2016-11-01 18:27 GMT+01:00 Attila Magyar <[email protected]>:

> > They have strings. And first mock libraries used message names as strings
>
> They are not the same. Method rename and find senders works with symbols
> but
> not with strings. Some rarely used refactorings might not work, although
> this is probably a technical limitation of the refactoring engine and not a
> conceptual one.
>

No matter. This is what we have. And with message based approach this
problem not exists at all.

2016-11-01 18:27 GMT+01:00 Attila Magyar <[email protected]>:

> >  not believe that anybody would prefer writing
>
> In Ruby this would look like something like this.
>
> allow(socket).to receive(:connect).with(address, port, timeout) {
> do_something }
>

This is exactly what I said: with C-like syntax it is normal but not with
keyword messages.


>
> Not so different and many people use this.
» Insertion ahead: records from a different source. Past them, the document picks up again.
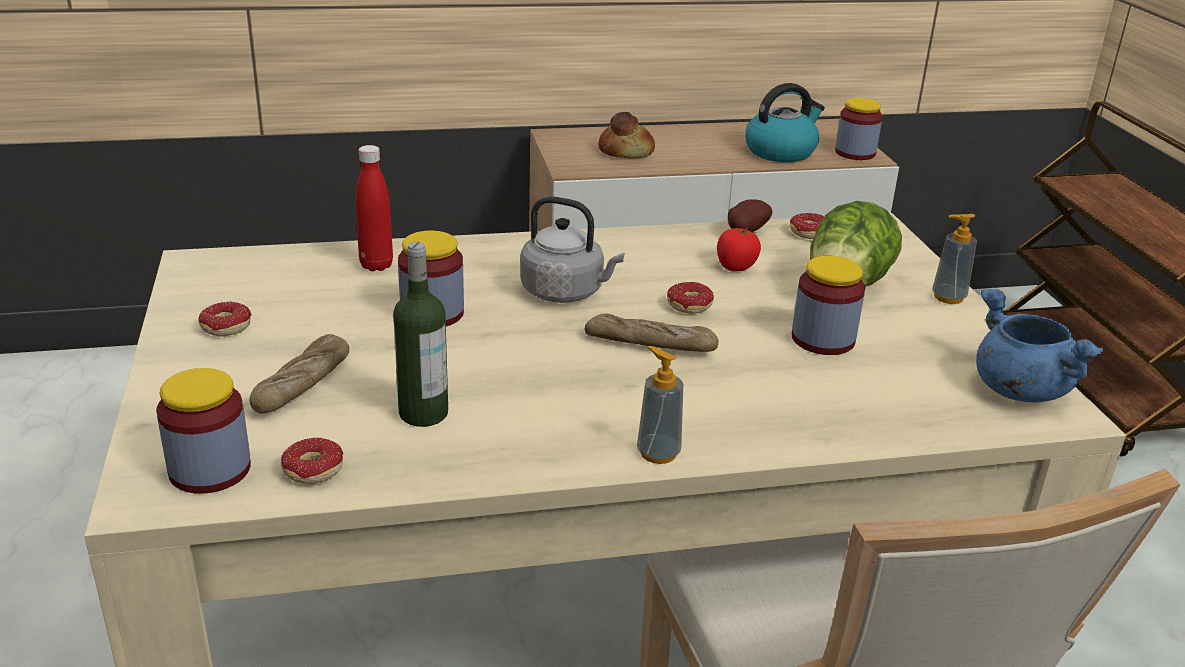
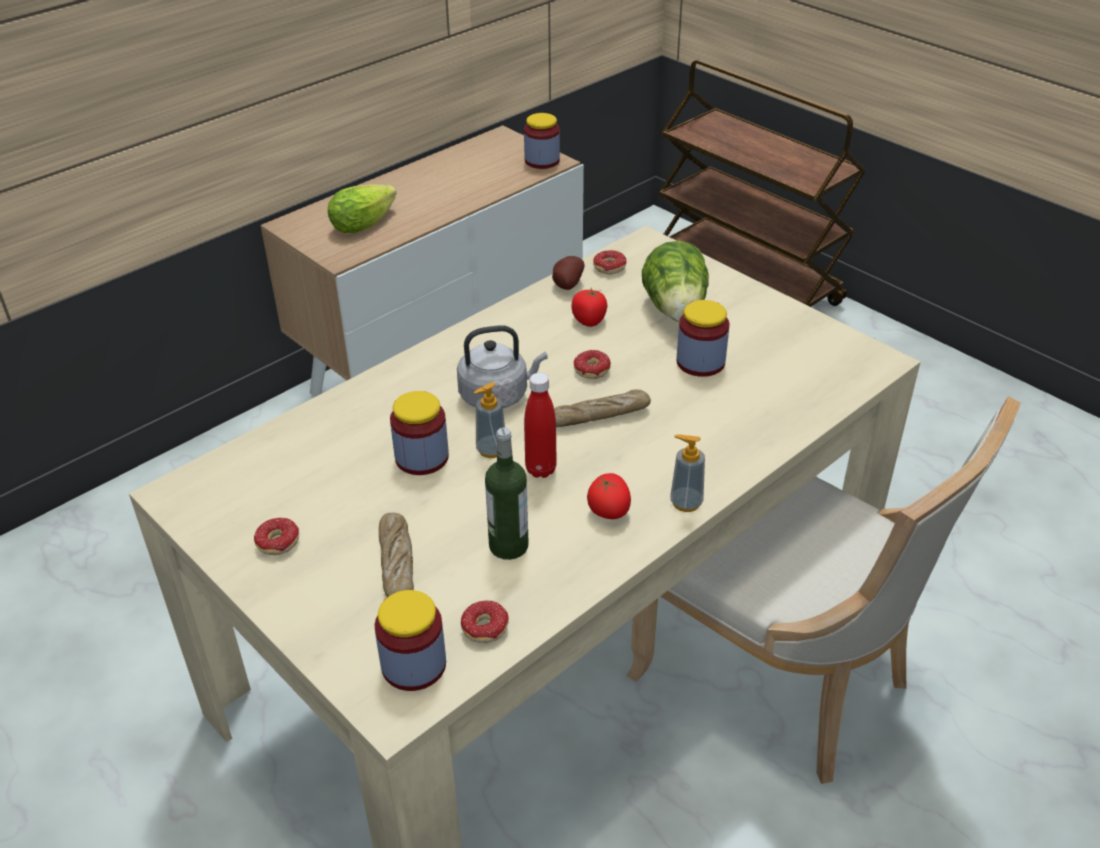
camera: 30 degrees left, 10 degrees up
(376, 265) = (329, 431): red bottle -> red bottle (540, 469)
(563, 426) = (608, 511): none -> tomato
(626, 151) = (366, 222): bread -> lettuce
(781, 151) = (486, 179): kettle -> none
(948, 297) = (744, 292): soap dispenser -> soap dispenser (491, 450)
(1018, 389) = (841, 352): blue cooking pot -> none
Probably lot more than the users
> of Mocketry + BabyMock together.


> (Anyways probably I wouldn't use a mock library to stub an object like a
> socket. It is not my own type, too low-level abstraction. It results
> brittle
> tests no matter what syntax is used.)


It was just example where everybody could see agliness of string based
approach.


>
> >  It leads to more code which you will write again and again in your tests
>
> If I have too many code for setting up expectations and mocks that is a
> clear clue that something went wrong in my test,


I use mocks in most unit tests. So in every test I will need to repeat all
this code.


> and I rather have a mock
> library that makes this painful early on. It is really easy to make a mess
> with mock object based tests. This is why I still prefer jMock over any
> other mock object library (mockito, easymock) in Java. JMock is a highly
> opinionated library that deliberately doesn't support features like deep
> stubbing, partial mocking and other black magic stuffs. BabyMock follows a
> similar philosophy.


Smalltalk is super powerful language which allows easily create and run
tons of spaghetti code.
But with C++ it is sometime impossible to just compile spaghetti code. So
C++ prevents programmers from writing bad code because without discipline
you can't run your program.
So if you want to be good programmer choose C++.